THE EXERCISE: Rewrite every line of the items below as a JSON list of strings, one string per line with blank lines skipped. Leave the pictures out of your answer.

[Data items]
-------

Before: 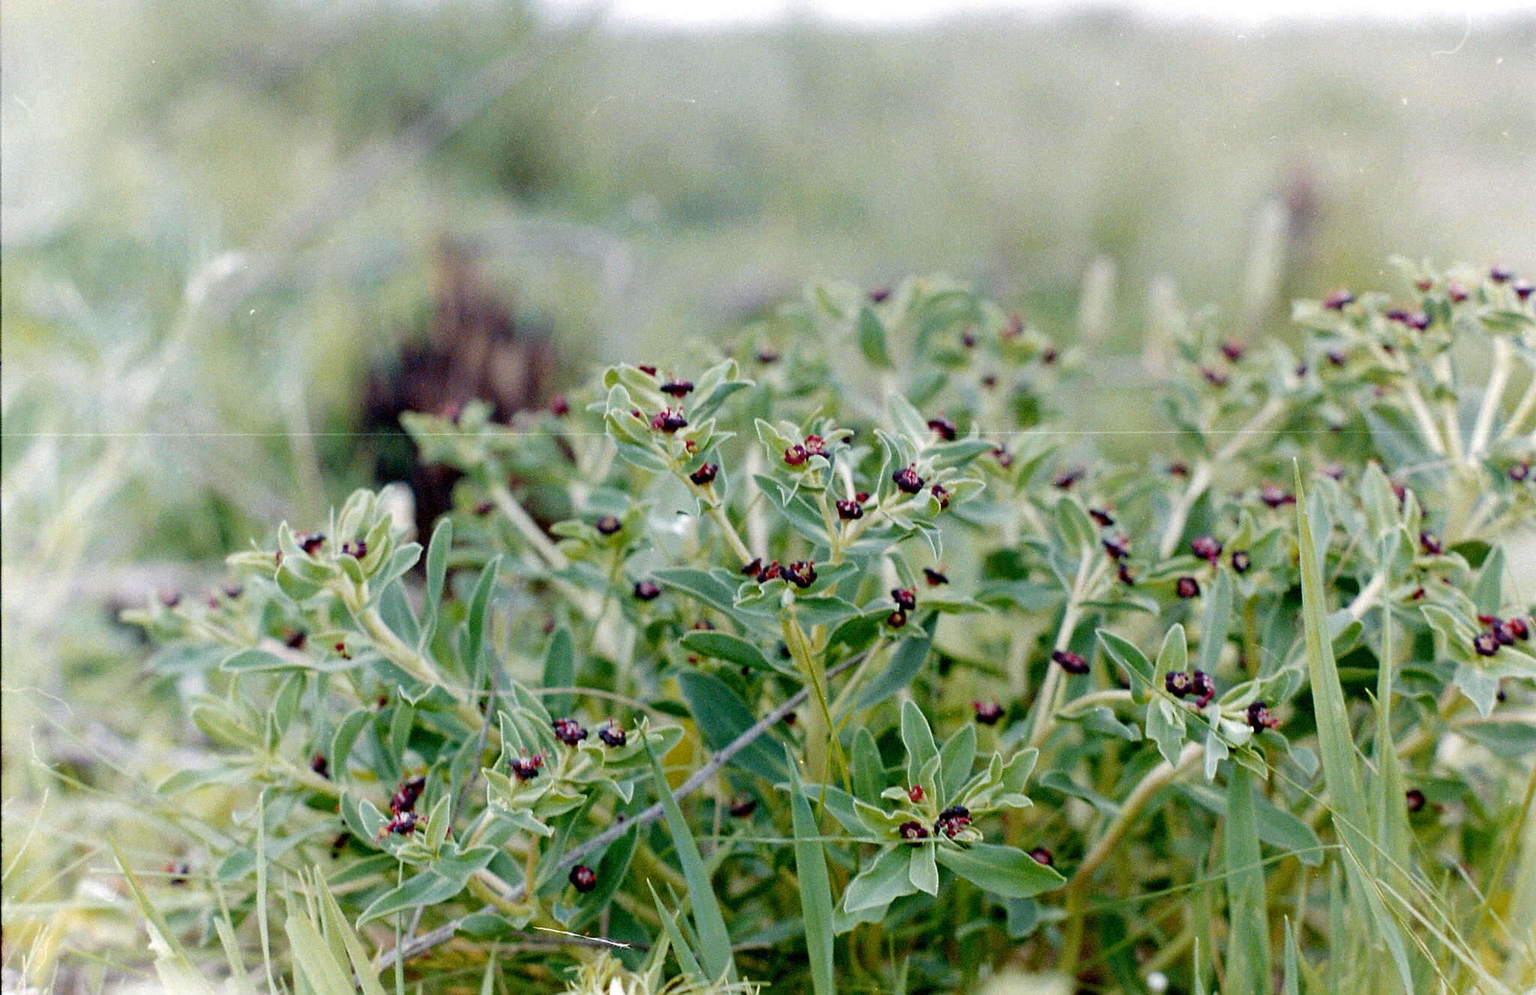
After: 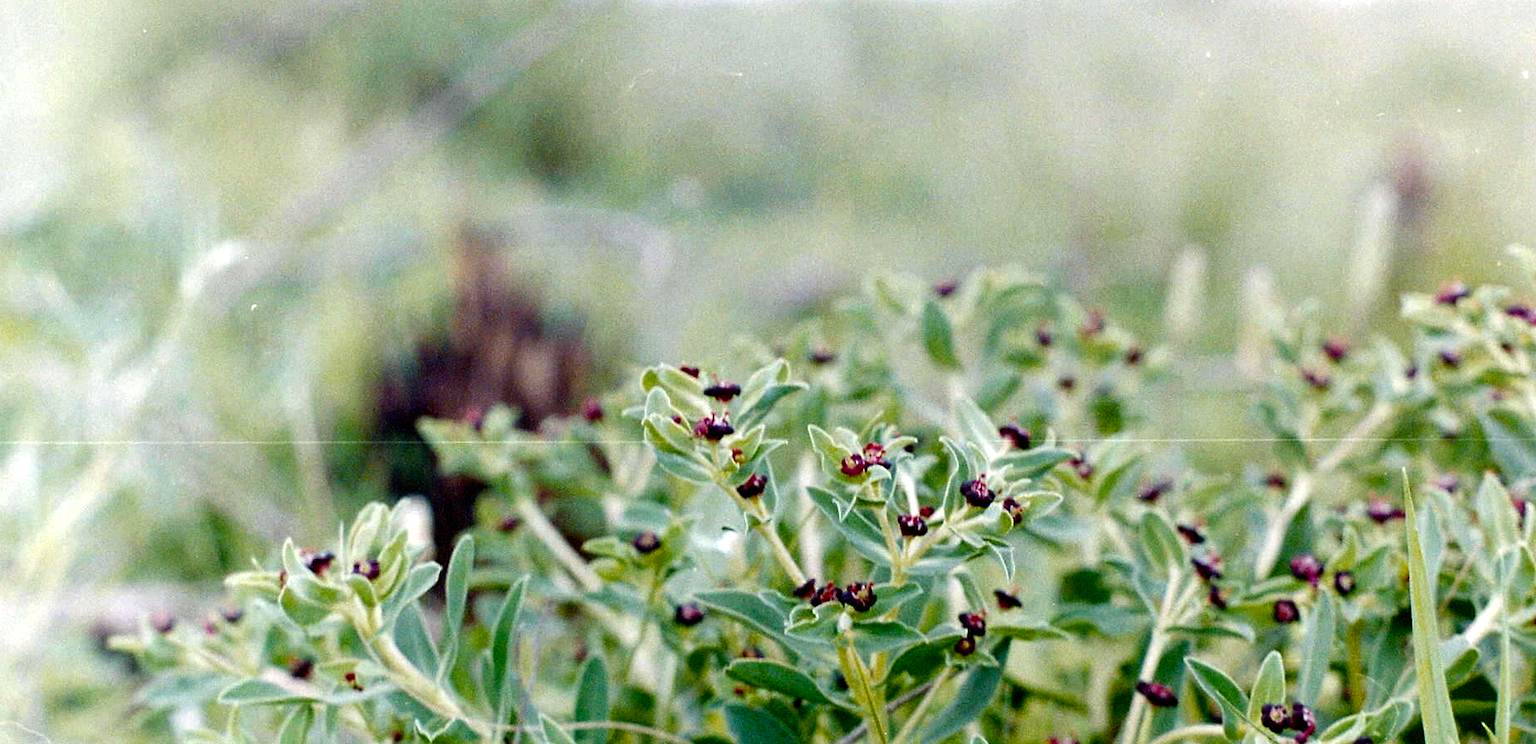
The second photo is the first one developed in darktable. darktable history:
crop: left 1.509%, top 3.452%, right 7.696%, bottom 28.452%
color balance rgb: shadows lift › luminance -20%, power › hue 72.24°, highlights gain › luminance 15%, global offset › hue 171.6°, perceptual saturation grading › global saturation 14.09%, perceptual saturation grading › highlights -25%, perceptual saturation grading › shadows 25%, global vibrance 25%, contrast 10%
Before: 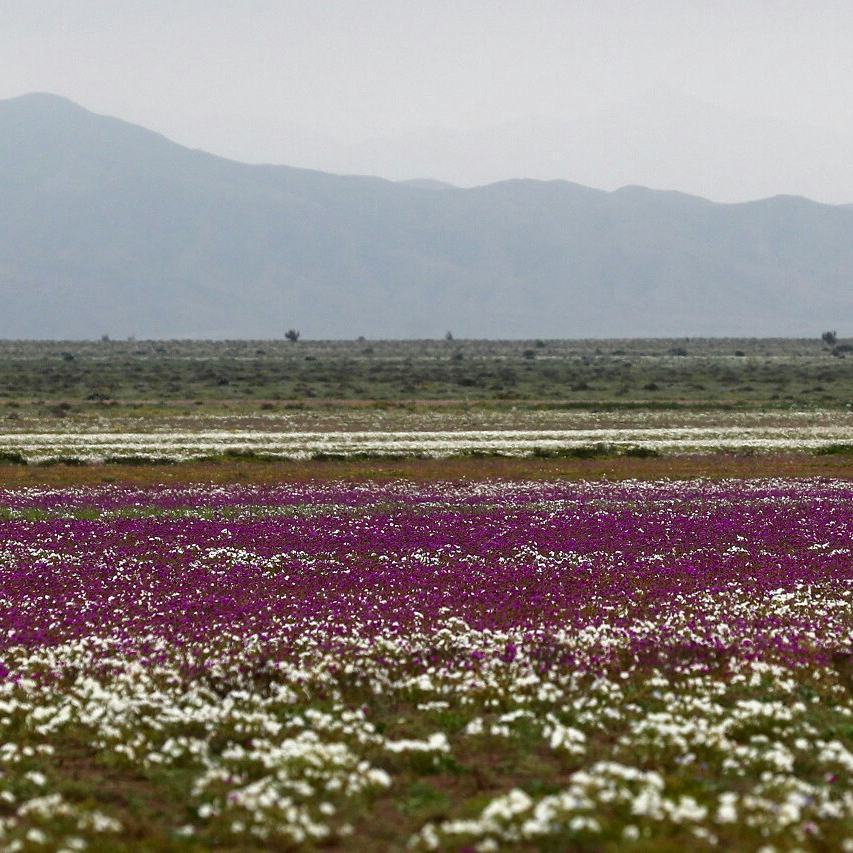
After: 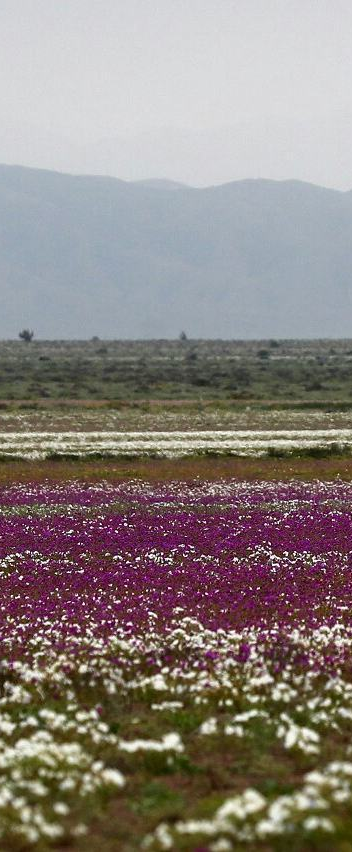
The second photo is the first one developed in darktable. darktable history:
crop: left 31.249%, right 27.42%
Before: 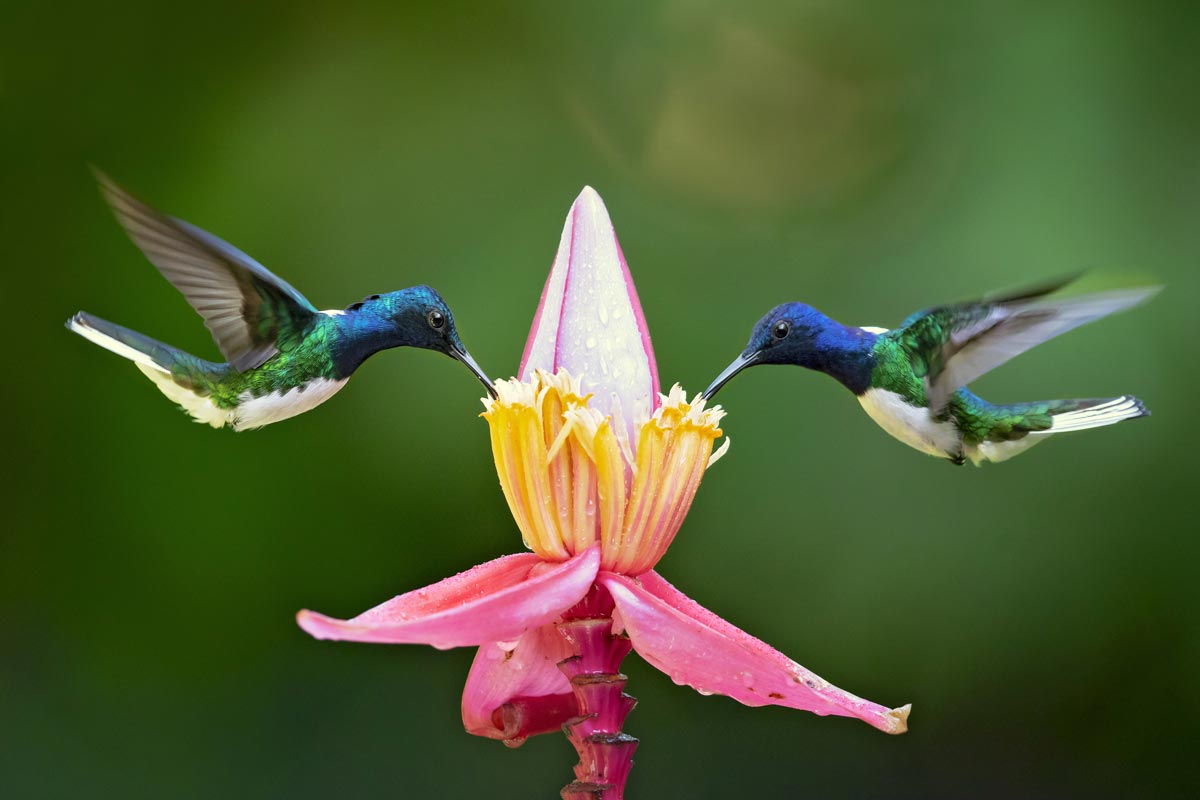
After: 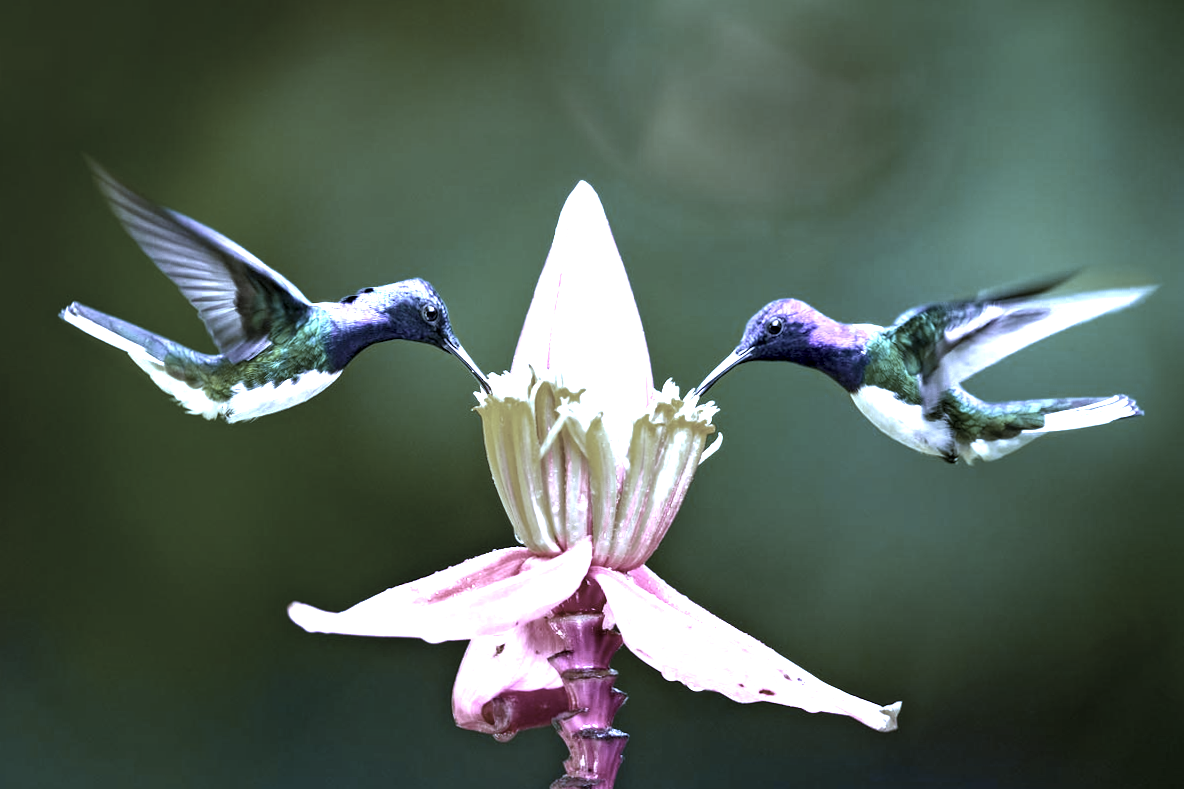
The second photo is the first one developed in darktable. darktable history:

-------

OUTPUT OF THE TASK:
[
  "Before: ",
  "After: ",
  "The second photo is the first one developed in darktable. darktable history:",
  "crop: left 1.509%, top 3.452%, right 7.696%, bottom 28.452%",
  "color balance rgb: shadows lift › luminance -20%, power › hue 72.24°, highlights gain › luminance 15%, global offset › hue 171.6°, perceptual saturation grading › global saturation 14.09%, perceptual saturation grading › highlights -25%, perceptual saturation grading › shadows 25%, global vibrance 25%, contrast 10%",
  "Before: ",
  "After: ",
  "The second photo is the first one developed in darktable. darktable history:",
  "crop: left 31.249%, right 27.42%",
  "Before: ",
  "After: ",
  "The second photo is the first one developed in darktable. darktable history:"
]